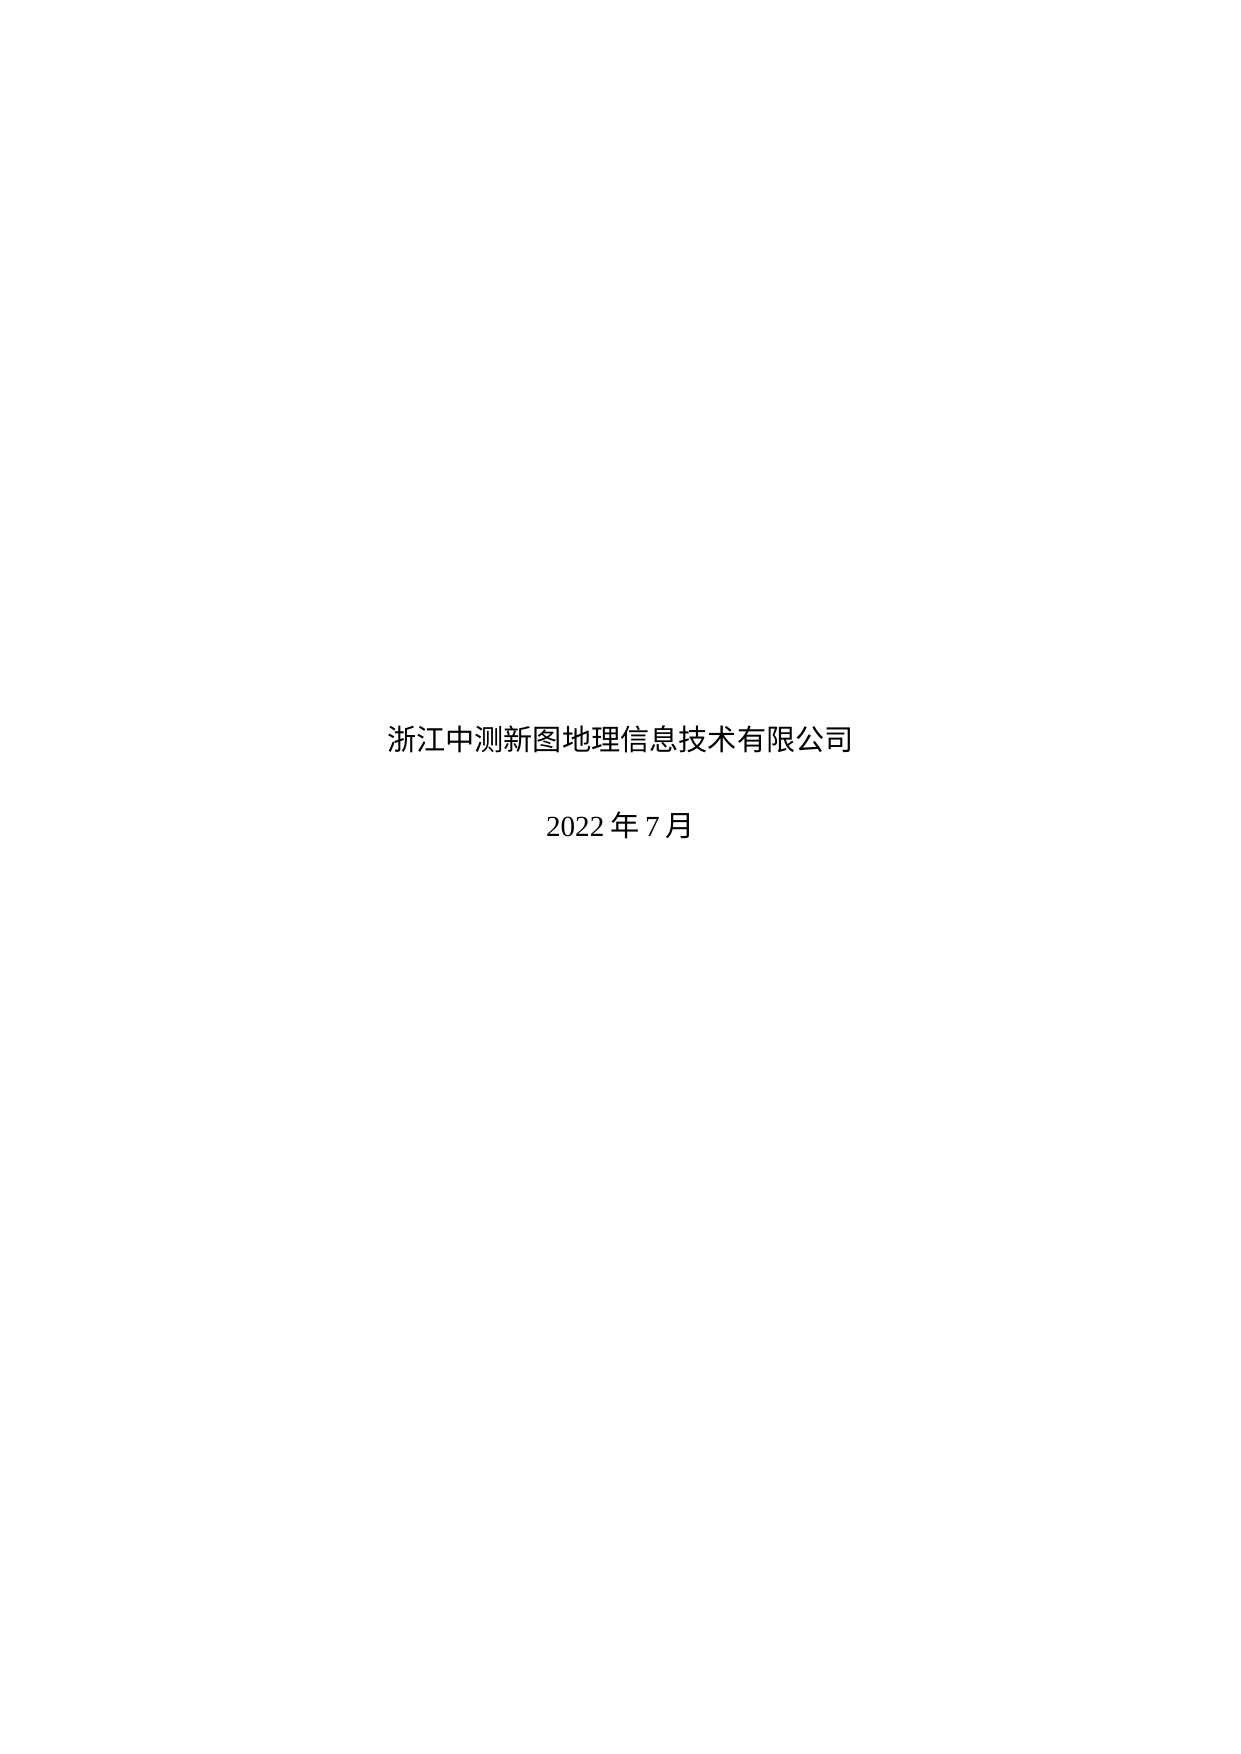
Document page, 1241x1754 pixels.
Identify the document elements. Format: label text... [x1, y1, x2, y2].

text 浙江中测新图地理信息技术有限公司 [187, 705, 1053, 770]
text 2022年7月 [187, 791, 1053, 856]
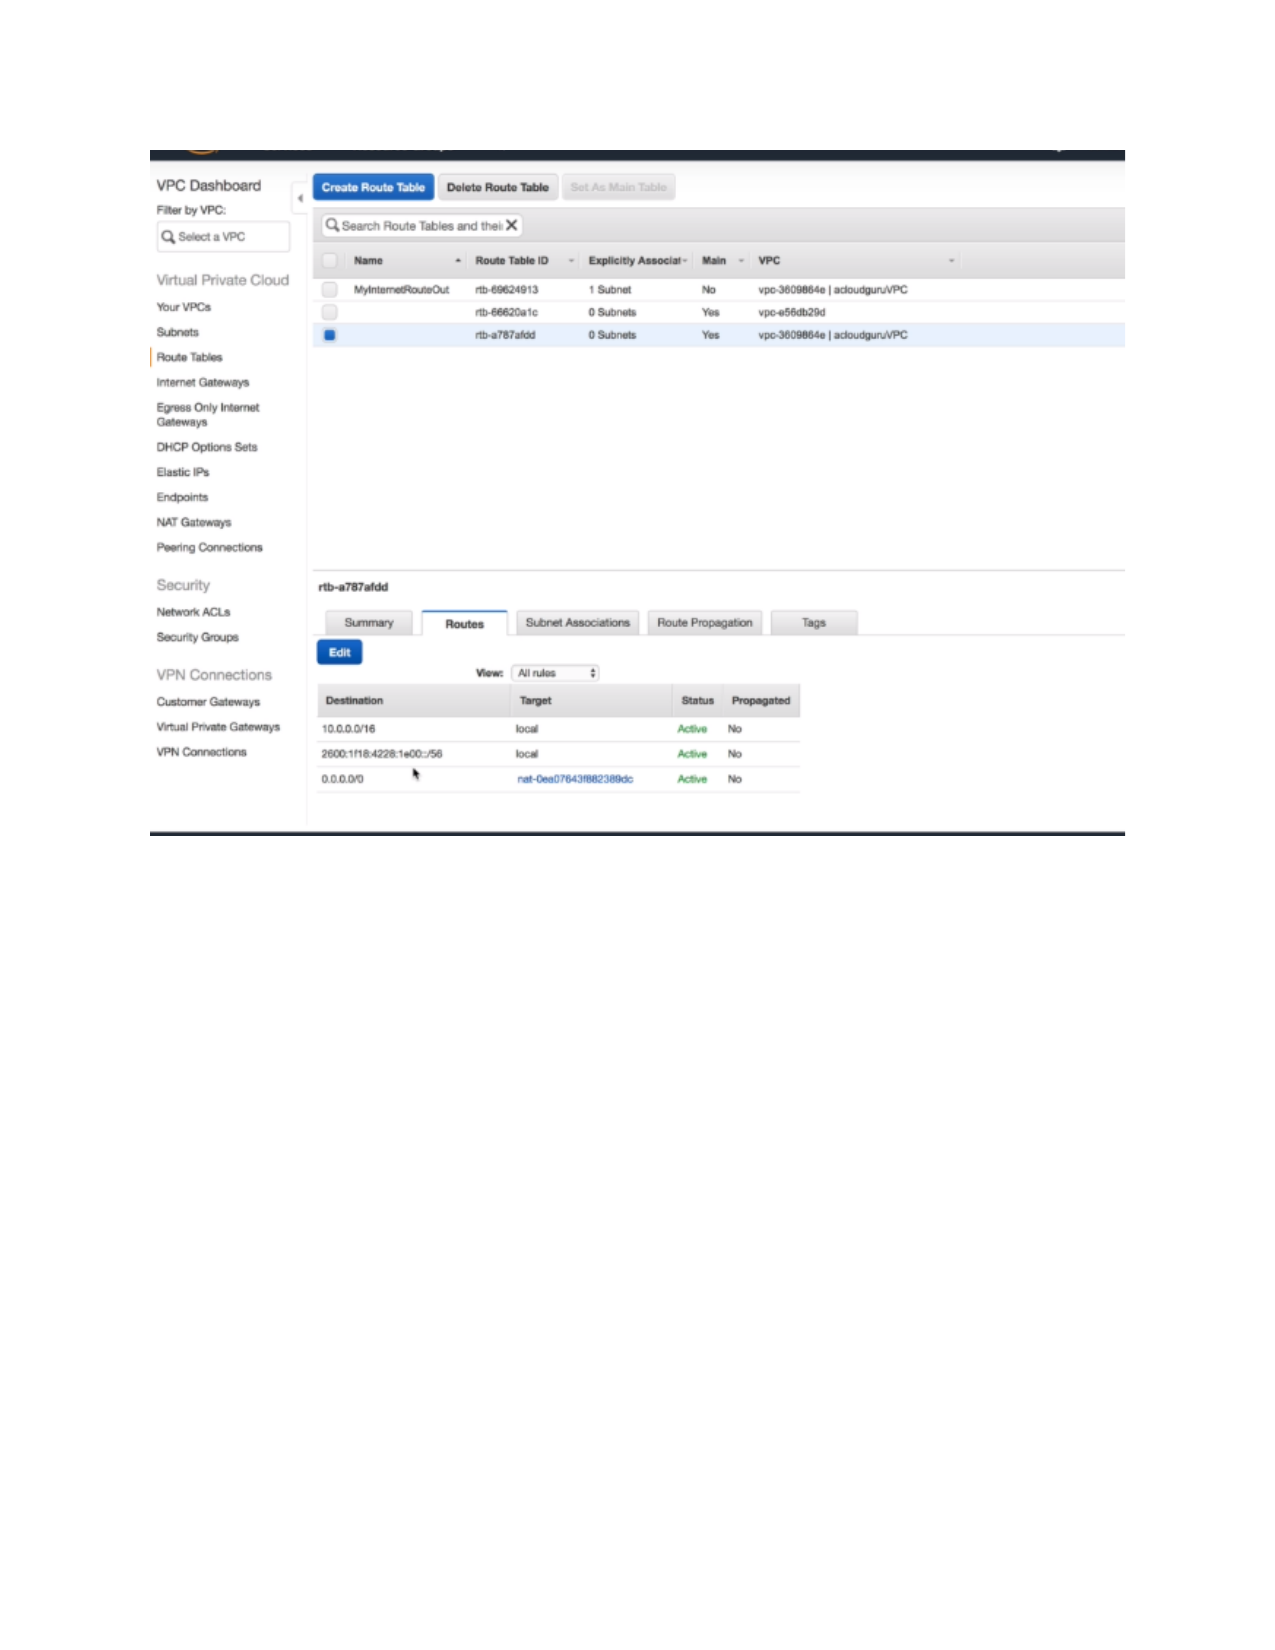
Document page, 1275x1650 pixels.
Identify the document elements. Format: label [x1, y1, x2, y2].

picture [150, 150, 1125, 836]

........

* Activity *
The lines above that hold "page" are the result; show every one of them.

* Solved exercise *
Document page, 1241x1754 pixels.
Document page, 1275x1650 pixels.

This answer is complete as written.